Saturday, 31 October 2015

Nautical novelties

Something a bit different today. I decided I would spend an evening painting for myself, and thought I'd have a crack at a ship. I recently bought two packs of 1/1200 Galleons from Valiant miniatures, just to see what they were like, as I have an urge to play some games from the era of the Spanish Armada. This has been greatly helped by the release of a ruleset by Ganesha Games called Galleys and Galleons, which I've been following the development of on the Irregular Wars blog. Half a dozen ships a side and an hour to reach a conclusion sound ideal to me.
An English race built galleon. One of two in the pack.
I had a good look around for ships to use. I considered the Zvezda 1/300 ships, the Triton 1/600 ships from Skytrex, and the Tumbling Dice 1/2400. Being a bit of a stinge I didn't want to invest too much into what would be a bit of a niche, so I settled on 1/1200. It was either Navwar or Valiant, but I saw that Valiant were having a sale and my decision was made.
Nicely packaged in blisters.
The ships arrived from the States in just under a week. They were well packaged in blister packs and came with little information sheets about how to assemble, paint and rig the ships. This was good, because I really am a novice when it comes to naval matters. I still had to google a few images of the period to make sure that I had things right.
A close up revealing how steady my hand is not...
I was feeling pretty happy with where this was going until I realised I'd put the poop deck (I think that is what it is called) on upside down... given that I'd just finished painting all the little details I really couldn't face pulling it apart and redoing it, so I've made sure the other English galleon is correct and when I build the Spanish ones I'll know what I'm about.
'And in a couple of hundred years you'll be as big as me...'
The only other 1/1200 ship that I've ever put together is a Navwar Napoleonic battleship. I took the time to do rigging with thread , and would have done the same with the galleon, only I wimped out because it is so small.I put them next to each other and was blown away by the disparity in size.

I thought I'd make some little paper flags for the top of the masts, once again an exercise in teeny-tinyness, but I feel it needs a little bit more. I haven't thought of a name for her yet. I wasn't planning on using any historical vessels - just my own imagi-fleet. Feel free to come up with suggestions.

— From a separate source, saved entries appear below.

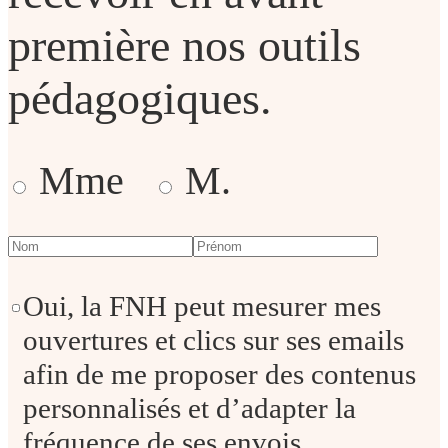
première nos outils
pédagogiques.
Mme
M.
Oui, la FNH peut mesurer mes
ouvertures et clics sur ses emails
afin de me proposer des contenus
personnalisés et d’adapter la
fréquence de ses envois.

The painting tray contains my current commission - Black Tree British WWII infantry for Craig and some figures I'm painting for Tim from Heropress. It's also got some Lancashire WWI Bedouin on camels and the other English galleon. Hopefully I'll have these all finished by the end of next week.



  1. Replies
    1. Invisible rigging will have to do this time, I'm afraid.

  2. Wonderful, there is something rather splendid about a ship under sail.

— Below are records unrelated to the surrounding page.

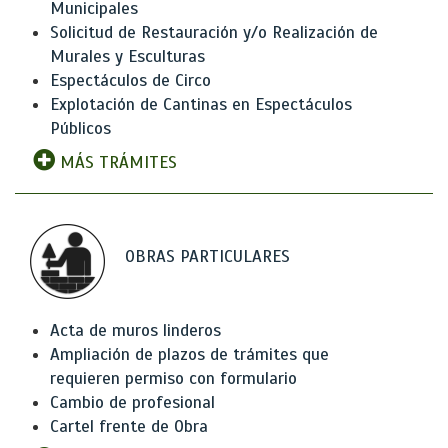
Municipales
Solicitud de Restauración y/o Realización de
Murales y Esculturas
Espectáculos de Circo
Explotación de Cantinas en Espectáculos
Públicos
MÁS TRÁMITES
OBRAS PARTICULARES
Acta de muros linderos
Ampliación de plazos de trámites que
requieren permiso con formulario
Cambio de profesional
Cartel frente de Obra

    1. Agreed. And it is nice to be able to concentrate on the models as the scenery is pretty straight forward.,

  3. Great stuff Nate! Glad to see I'm not the only who glues things on upside down!

    1. I was starting to feel pretty smug - I haven't glued something together wrong for so long... good to have a lesson in humility every now and then.

  4. Excellent job on the ships! Your painting commission plate is quite full but you must always take time out to paint something for yourself.